Ultra close-up – another unique perspective. With the text in bold font emphasising my mother the theme is clear, but the use of “hear” and “see” hides this amongst a “typical” early childhood/preschool narrative text about the senses. Here I pause on subsequent readings and wonder why the author felt the need to do this. It saddens me that perhaps, even in this day and age, for widespread acceptance, a preschool book has to have some sort of “developmentally appropriate” “educational” content. But it better steer clear of teaching explicitly about Australian history!
When I see the anguish and longing in the calf’s face I think of all the distracted and troubled children I have met professionally. They are looking and listening for love and for their mothers, carers or family.

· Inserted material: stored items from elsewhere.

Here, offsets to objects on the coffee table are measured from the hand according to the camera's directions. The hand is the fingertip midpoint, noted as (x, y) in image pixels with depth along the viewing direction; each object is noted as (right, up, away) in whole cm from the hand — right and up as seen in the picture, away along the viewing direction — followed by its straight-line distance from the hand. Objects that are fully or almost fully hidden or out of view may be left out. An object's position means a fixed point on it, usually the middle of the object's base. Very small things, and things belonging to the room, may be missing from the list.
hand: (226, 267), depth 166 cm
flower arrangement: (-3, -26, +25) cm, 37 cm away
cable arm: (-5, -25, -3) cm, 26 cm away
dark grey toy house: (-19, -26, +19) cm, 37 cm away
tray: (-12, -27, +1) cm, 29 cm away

They are too distracted to be able to listen to stories and lessons about “developmentally appropriate” topics.
Hooray! What a unique perspective!
The physical intimacy… aww.
Aah, this warms my heart. A personal bugbear of mine is the lack of images of breast-feeding in children’s picture books. Even though the science is in on “breast is best” (this is a qualified statement acknowledging many situations where breastfeeding is not possible), there is a preponderance of bottle feeding in the pages of picture books. The image of our calf being completely enveloped and sheltered by her mother is very effective.
On first reading, this image reminds me of seeing family groups hanging out in Papunya, Northern Territory, during my times out there. Our family is currently in Costa Rica, witnessing that so-called “lazy” family time that is present and valued in some cultures much more than in modern western culture.

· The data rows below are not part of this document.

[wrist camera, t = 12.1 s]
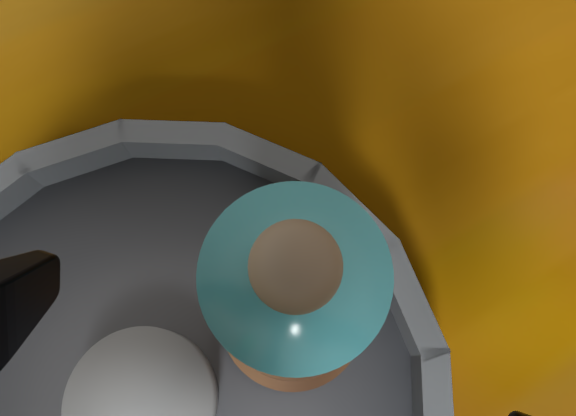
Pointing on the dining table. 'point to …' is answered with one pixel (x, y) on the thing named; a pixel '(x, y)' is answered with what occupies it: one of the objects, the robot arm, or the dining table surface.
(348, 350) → the bead stack
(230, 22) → the dining table surface
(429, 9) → the dining table surface
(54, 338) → the groove tray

On the fourth reading, I notice the different colours of the cows and that both calves are lighter than their mothers. I think this must be a deliberate decision on the part of the illustrator, and I think it works well. The mother and baby are easily distinguished in the spreads. It works in terms of the Stolen Generation metaphor since as we know, many of the children taken first were the fairer-skinned so-called “half-castes”. The emphasis on “My family” at the end is heart-warming and hopeful. The story chronology is short, but it could signify many years or decades in reality.
I love that Charmaine is a Bundjalung woman, from the country I was born and raised in and where we live now.

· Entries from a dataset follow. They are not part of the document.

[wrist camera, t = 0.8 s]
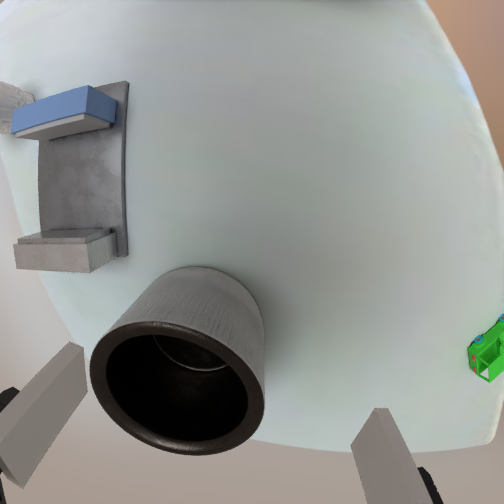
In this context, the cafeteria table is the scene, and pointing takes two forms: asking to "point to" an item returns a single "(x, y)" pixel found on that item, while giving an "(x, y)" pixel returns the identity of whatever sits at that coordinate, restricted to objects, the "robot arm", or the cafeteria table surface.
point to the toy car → (488, 352)
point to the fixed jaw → (66, 250)
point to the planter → (185, 364)
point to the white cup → (11, 104)
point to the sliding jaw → (64, 114)
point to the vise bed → (87, 176)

Endpages: Love these. What a gorgeous book!!!
Reader response #2:
11-year-old female, non-indigenous, with background of national primary curriculum ~ focus area Indigenous Australian studies
She loved it and thought it was a very good and important book. When I asked her if it could be a metaphor for anything, she immediately said, “The Stolen Generation.” Her school is our local public school and it has a great ATSI program. They teach Bundjalung language to all year levels and have a Deadly Dancers program and lots of other extension programs, so she’s pretty aware of the history and cultural aspects. They “did” the Stolen Generation as a topic in Yrs 3-4. (This is so much more than we did in primary school in the 80’s…)
Now, I’d like to know about the possible interrogative nature of Bruce Pascoe, Charmaine Ledden-Lewis and the indigenous publishing team at Magabala working with a non-indigenous editing and design duo. But alas, I think that will be a question for a future article!